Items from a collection
• • • • • • •
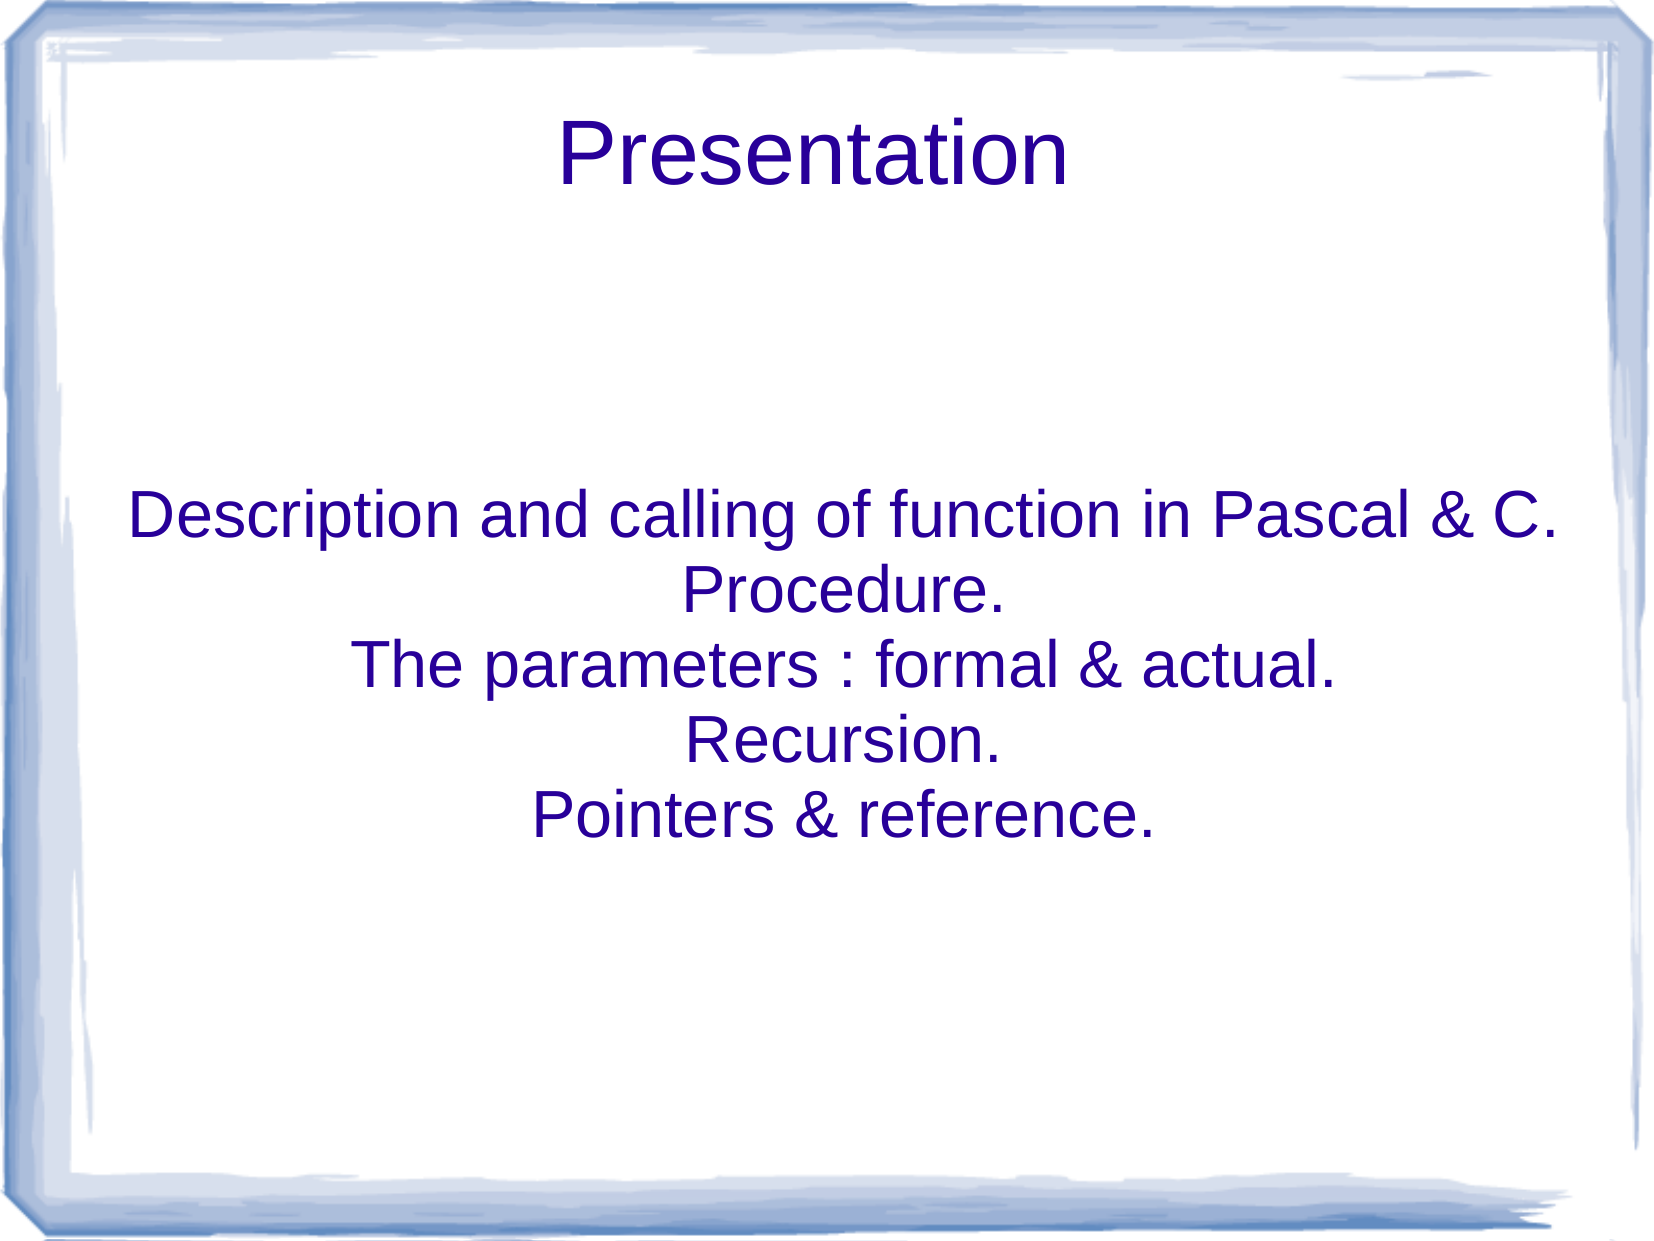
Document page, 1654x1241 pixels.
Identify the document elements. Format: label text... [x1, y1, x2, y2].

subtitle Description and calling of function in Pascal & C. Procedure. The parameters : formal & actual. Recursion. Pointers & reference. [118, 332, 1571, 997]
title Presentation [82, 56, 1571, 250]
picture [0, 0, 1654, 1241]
• • • • • • •
Written problem -> Copy every line of each item above word for word, omitting the pictures.

Solution to the problem ->
Document page, 1654x1241 pixels.
Identify the document elements. Format: label text... [x1, y1, x2, y2].

subtitle Description and calling of function in Pascal & C. Procedure. The parameters : formal & actual. Recursion. Pointers & reference. [118, 332, 1571, 997]
title Presentation [82, 56, 1571, 250]
picture [0, 0, 1654, 1241]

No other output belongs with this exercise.